> Selected excerpt:
BUG-HUNT: [resource] LockService creates SQLAlchemy sessions without closing them — connection pool leak across all 7 methods #6555

Open
opened 2026-04-09 21:18:54 +00:00 by HAL9000 · 0 comments
Owner

Bug Report: [resource] — LockService Creates Sessions Without session.close()

Severity Assessment

  • Impact: Database connection pool exhaustion under sustained load; stale connections with SQLite/PostgreSQL backends; eventual OperationalError: too many connections in production
  • Likelihood: High — every acquire, release, renew, release_all_for_owner, cleanup_expired call leaks a connection. count_stale_locks and is_locked are already tracked in UAT #3997 but the root cause (no session.close()) affects all methods.
  • Priority: High

Location

  • File: src/cleveragents/application/services/lock_service.py
  • Functions: acquire (~line 163), release (~line 258), renew (~line 313), release_all_for_owner (~line 385), cleanup_expired (~line 408)
  • Lines: 163–237, 258–310, 313–381, 385–407, 408–430

Description

All seven methods in LockService call self._session_factory() to obtain a SQLAlchemy session but never call session.close(), even in the finally: block (which does not exist). The methods that do have try/except blocks call session.rollback() on error, but do NOT close the session afterwards, meaning the underlying database connection is never returned to the connection pool.

# Pattern repeated in ALL 7 methods:
session = self._session_factory()
try:
    # ... database work ...
    session.commit()
    return True
except LockConflictError:
    session.rollback()
    raise
except Exception:
    session.rollback()
    raise
# ← NO finally: session.close() !

SQLAlchemy sessions obtained from a sessionmaker bind the underlying DBAPI connection for their lifetime. Without session.close(), the connection is only returned to the pool when the session object is garbage-collected — which is non-deterministic in CPython and never happens in PyPy or when reference cycles exist.

> Exercise data:

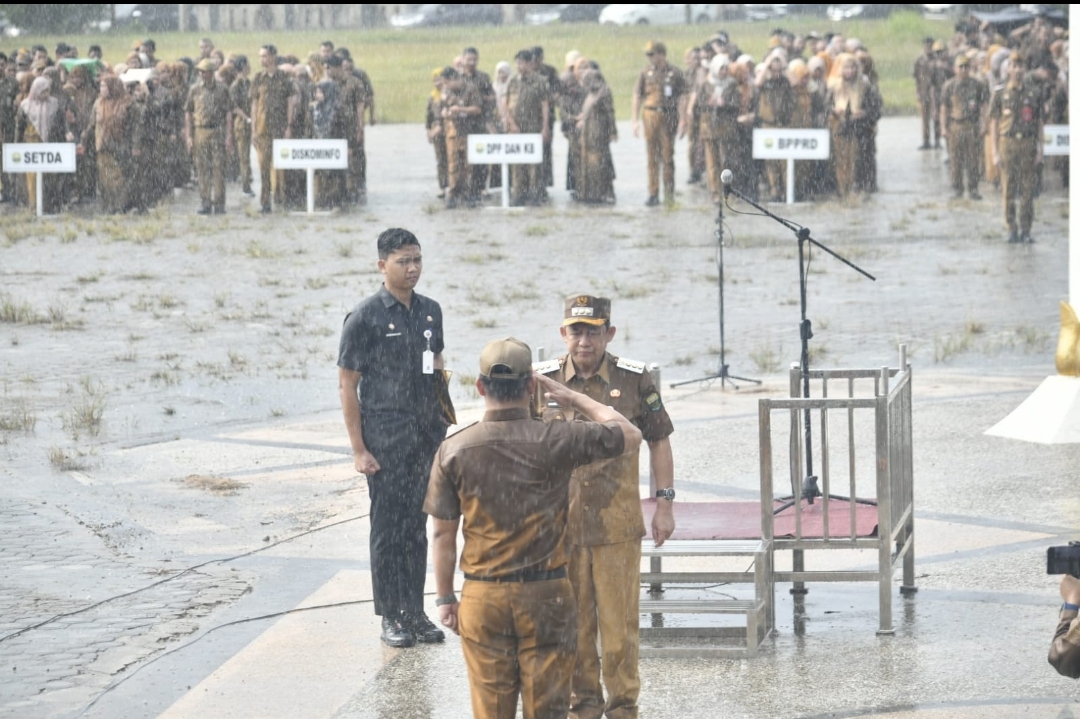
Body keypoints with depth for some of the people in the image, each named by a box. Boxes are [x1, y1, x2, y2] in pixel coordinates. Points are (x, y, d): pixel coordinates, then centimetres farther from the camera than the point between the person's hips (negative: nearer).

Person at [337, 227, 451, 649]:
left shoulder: (431, 311, 9)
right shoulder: (365, 317, -8)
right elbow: (347, 385, -8)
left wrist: (443, 421, 12)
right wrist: (359, 449, -12)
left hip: (427, 436, 5)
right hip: (385, 436, -5)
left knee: (417, 527, 11)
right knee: (388, 529, 1)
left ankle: (415, 612, 18)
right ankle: (391, 617, 8)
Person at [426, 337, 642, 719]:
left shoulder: (453, 451, -6)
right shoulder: (557, 441, -10)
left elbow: (443, 534, -2)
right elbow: (630, 436, 4)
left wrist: (445, 598, 9)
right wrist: (572, 397, 11)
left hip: (483, 598, 1)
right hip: (547, 595, -1)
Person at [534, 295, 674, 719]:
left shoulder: (634, 380, -1)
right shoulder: (541, 382, 1)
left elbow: (658, 441, 8)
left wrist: (664, 503, 3)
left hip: (618, 524, -1)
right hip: (559, 522, 1)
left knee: (619, 619, 1)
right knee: (572, 620, 8)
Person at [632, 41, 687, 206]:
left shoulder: (675, 74, 1)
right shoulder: (645, 74, 8)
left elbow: (682, 99, -1)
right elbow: (637, 98, 9)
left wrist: (682, 121, -9)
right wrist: (635, 120, 2)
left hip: (668, 118, -2)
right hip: (650, 117, 2)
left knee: (668, 157, 1)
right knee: (652, 158, 2)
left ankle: (669, 195, 8)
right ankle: (653, 194, 6)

> Tasks to perform:
a: Translate this sentence from the bug report into Spanish: "SQLAlchemy sessions obtained from a sessionmaker bind the underlying DBAPI connection for their lifetime."
b: Rewrite the part of the listing that runs from the line containing "right shoulder: (557, 441, -10)" through the end of the listing, replacing "wrist" with "hand" and leaving everything else unchanged.

> Solutions:
a: Las sesiones de SQLAlchemy obtenidas de un sessionmaker vinculan la conexión DBAPI subyacente durante toda su vida útil.

b:
right shoulder: (557, 441, -10)
left elbow: (443, 534, -2)
right elbow: (630, 436, 4)
left hand: (445, 598, 9)
right hand: (572, 397, 11)
left hip: (483, 598, 1)
right hip: (547, 595, -1)
Person at [534, 295, 674, 719]:
left shoulder: (634, 380, -1)
right shoulder: (541, 382, 1)
left elbow: (658, 441, 8)
left hand: (664, 503, 3)
left hip: (618, 524, -1)
right hip: (559, 522, 1)
left knee: (619, 619, 1)
right knee: (572, 620, 8)
Person at [632, 41, 687, 206]:
left shoulder: (675, 74, 1)
right shoulder: (645, 74, 8)
left elbow: (682, 99, -1)
right elbow: (637, 98, 9)
left hand: (682, 121, -9)
right hand: (635, 120, 2)
left hip: (668, 118, -2)
right hip: (650, 117, 2)
left knee: (668, 157, 1)
right knee: (652, 158, 2)
left ankle: (669, 195, 8)
right ankle: (653, 194, 6)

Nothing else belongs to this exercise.